# Required work
Exact duplicates of the lines from the top of the data through the line containing "A grey part;" are needed, with every picture left out.

# Provided records
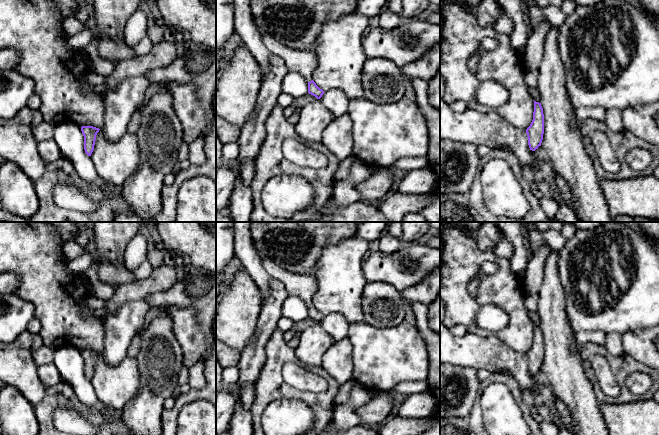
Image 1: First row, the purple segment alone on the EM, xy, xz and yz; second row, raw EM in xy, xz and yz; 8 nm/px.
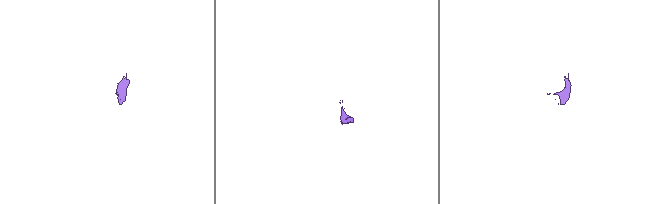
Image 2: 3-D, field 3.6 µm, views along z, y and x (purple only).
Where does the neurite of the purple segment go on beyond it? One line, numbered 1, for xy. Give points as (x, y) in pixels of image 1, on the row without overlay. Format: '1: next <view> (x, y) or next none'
1: next none

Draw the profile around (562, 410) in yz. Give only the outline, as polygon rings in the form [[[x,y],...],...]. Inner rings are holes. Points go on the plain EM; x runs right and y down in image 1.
[[[554,397],[553,404],[556,407],[562,426],[573,432],[573,422],[568,407],[556,397]]]

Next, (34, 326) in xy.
[[[35,317],[32,318],[27,326],[27,330],[32,334],[37,334],[39,333],[40,329],[41,324],[39,323],[38,319],[36,319]]]

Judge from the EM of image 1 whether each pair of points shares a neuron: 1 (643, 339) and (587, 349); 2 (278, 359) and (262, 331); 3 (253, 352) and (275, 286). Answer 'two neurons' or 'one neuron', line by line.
1: two neurons
2: two neurons
3: one neuron

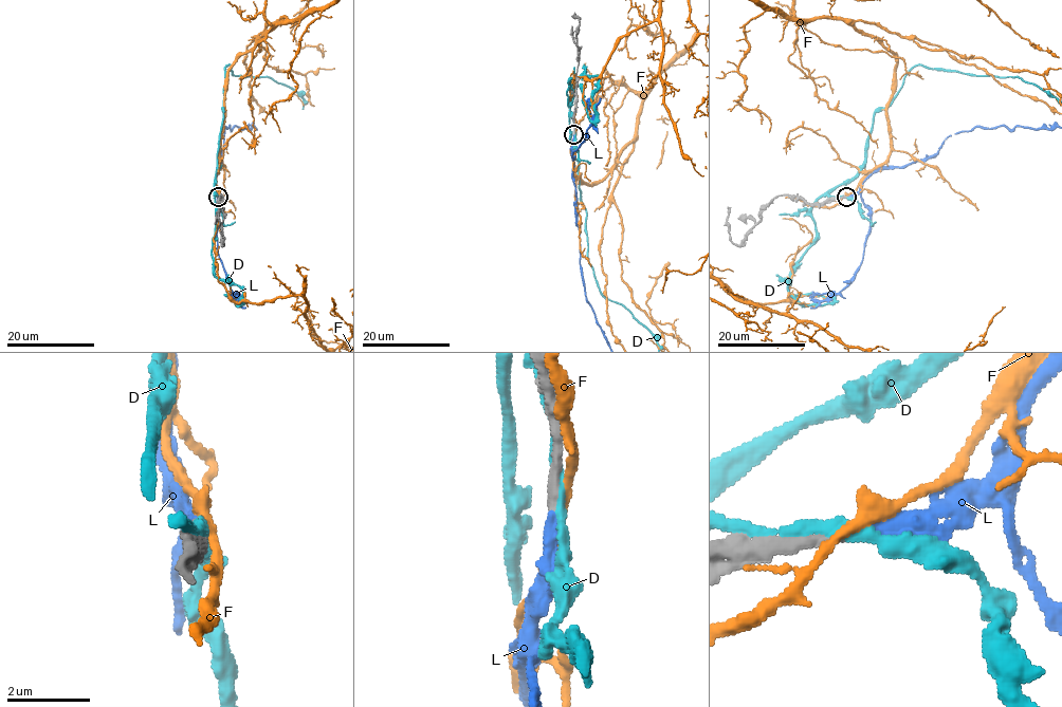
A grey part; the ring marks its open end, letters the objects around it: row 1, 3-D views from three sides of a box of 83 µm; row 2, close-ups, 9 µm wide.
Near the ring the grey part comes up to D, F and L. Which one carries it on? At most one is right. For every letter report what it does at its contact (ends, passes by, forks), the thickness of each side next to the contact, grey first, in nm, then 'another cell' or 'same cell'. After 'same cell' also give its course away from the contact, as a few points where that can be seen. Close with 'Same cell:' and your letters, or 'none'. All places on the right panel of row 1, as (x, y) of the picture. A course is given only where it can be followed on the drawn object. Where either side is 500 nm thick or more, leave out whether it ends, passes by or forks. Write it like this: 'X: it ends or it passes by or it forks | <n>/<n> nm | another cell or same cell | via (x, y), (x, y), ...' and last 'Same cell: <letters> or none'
D: it passes by | 260/240 nm | another cell
F: it passes by | 300/300 nm | another cell
L: it ends | 260/400 nm | same cell
Same cell: L

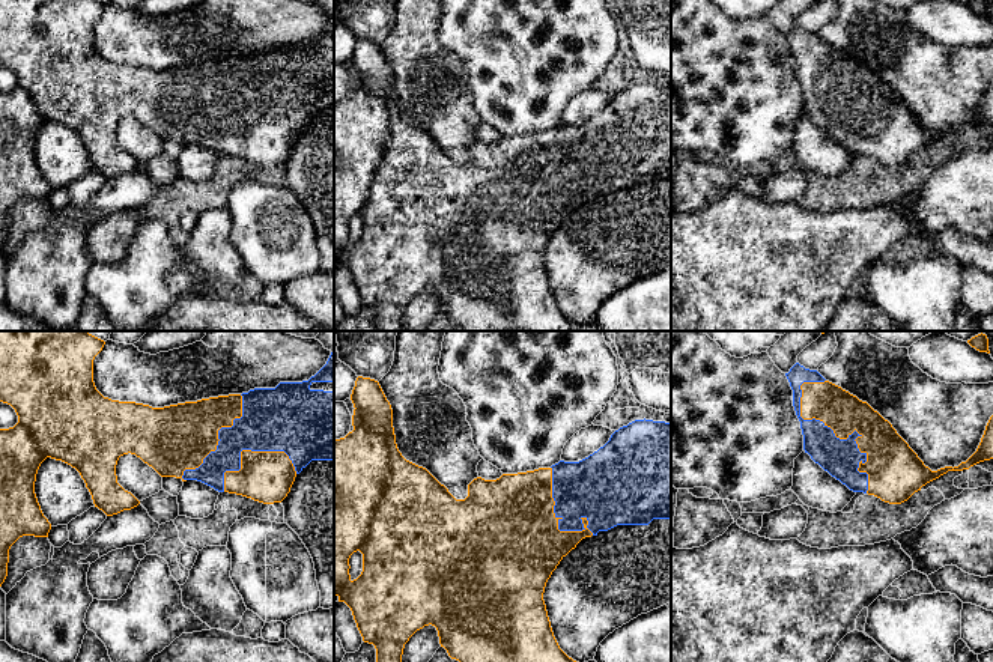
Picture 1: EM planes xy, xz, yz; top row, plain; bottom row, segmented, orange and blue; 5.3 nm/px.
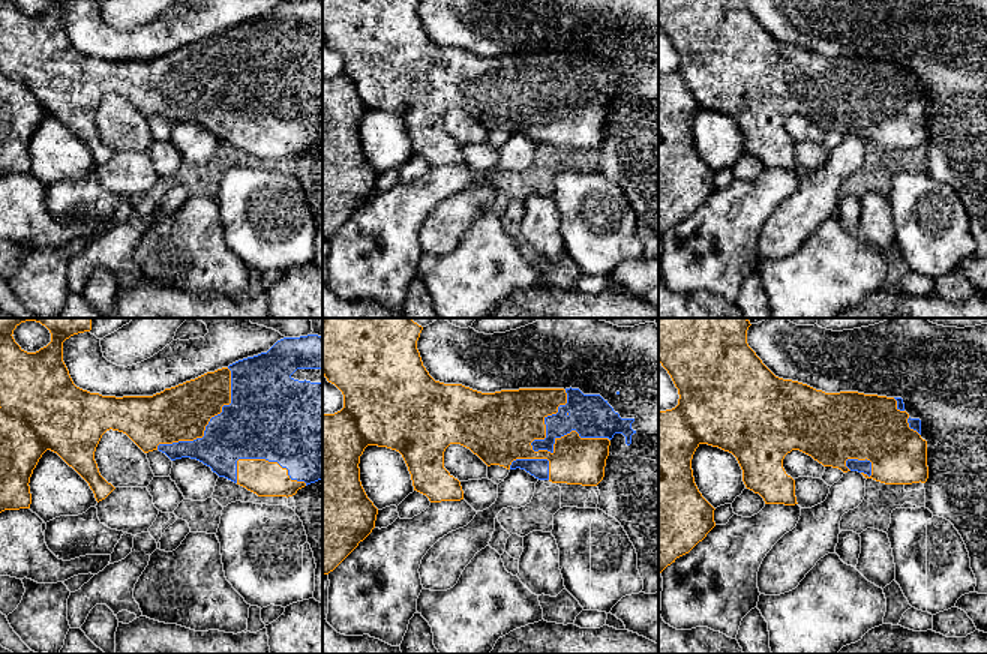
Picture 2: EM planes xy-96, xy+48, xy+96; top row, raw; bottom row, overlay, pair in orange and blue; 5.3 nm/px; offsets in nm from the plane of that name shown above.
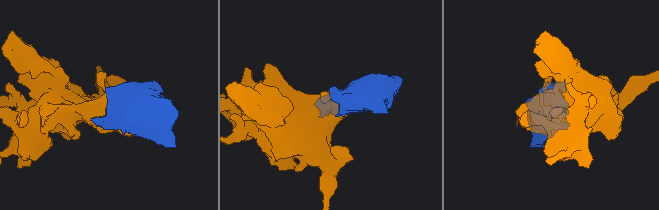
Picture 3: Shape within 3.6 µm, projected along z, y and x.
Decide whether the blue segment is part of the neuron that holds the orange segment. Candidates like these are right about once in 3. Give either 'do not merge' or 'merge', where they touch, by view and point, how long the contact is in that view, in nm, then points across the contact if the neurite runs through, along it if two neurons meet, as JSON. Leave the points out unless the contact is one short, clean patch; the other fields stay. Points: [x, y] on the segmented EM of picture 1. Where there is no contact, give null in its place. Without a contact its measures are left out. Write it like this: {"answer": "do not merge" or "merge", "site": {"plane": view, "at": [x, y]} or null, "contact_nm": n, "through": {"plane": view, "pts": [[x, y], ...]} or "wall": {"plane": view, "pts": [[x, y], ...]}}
{"answer": "merge", "site": {"plane": "yz", "at": [846, 438]}, "contact_nm": 700}

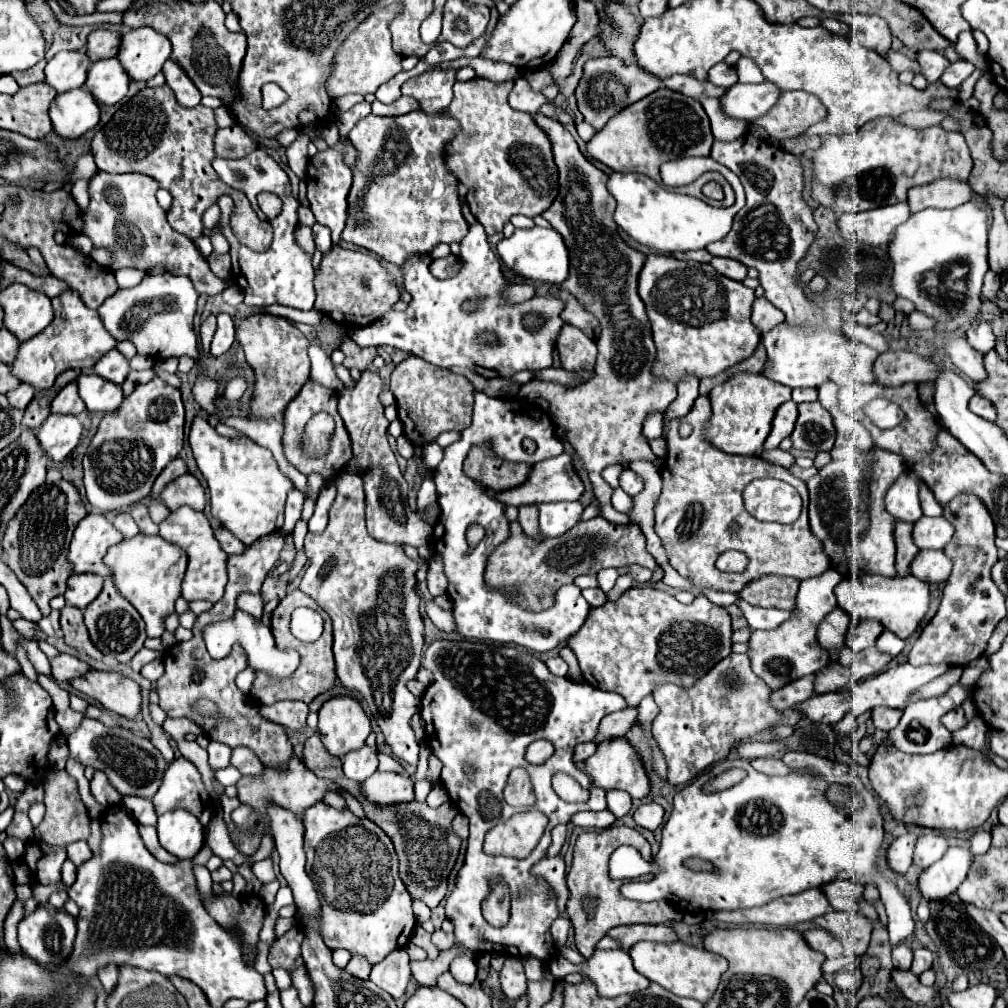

# Completed task
Image 1: First row, the purple segment alone on the EM, xy, xz and yz; second row, raw EM in xy, xz and yz; 8 nm/px.
Image 2: 3-D, field 3.6 µm, views along z, y and x (purple only).
Where does the neurite of the purple segment go on beyond it? One line, numbered 1, for xy. Give points as (x, y) in pixels of image 1, on the row without overlay. Format: '1: next <view> (x, y) or next none'
1: next none

Draw the profile around (562, 410) in yz. Give only the outline, as polygon rings in the form [[[x,y],...],...]. Inner rings are holes. Points go on the plain EM; x runs right and y down in image 1.
[[[554,397],[553,404],[556,407],[562,426],[573,432],[573,422],[568,407],[556,397]]]

Next, (34, 326) in xy.
[[[35,317],[32,318],[27,326],[27,330],[32,334],[37,334],[39,333],[40,329],[41,324],[39,323],[38,319],[36,319]]]

Judge from the EM of image 1 whether each pair of points shares a neuron: 1 (643, 339) and (587, 349); 2 (278, 359) and (262, 331); 3 (253, 352) and (275, 286). Answer 'two neurons' or 'one neuron', line by line.
1: two neurons
2: two neurons
3: one neuron

A grey part; the ring marks its open end, letters the objects around it: row 1, 3-D views from three sides of a box of 83 µm; row 2, close-ups, 9 µm wide.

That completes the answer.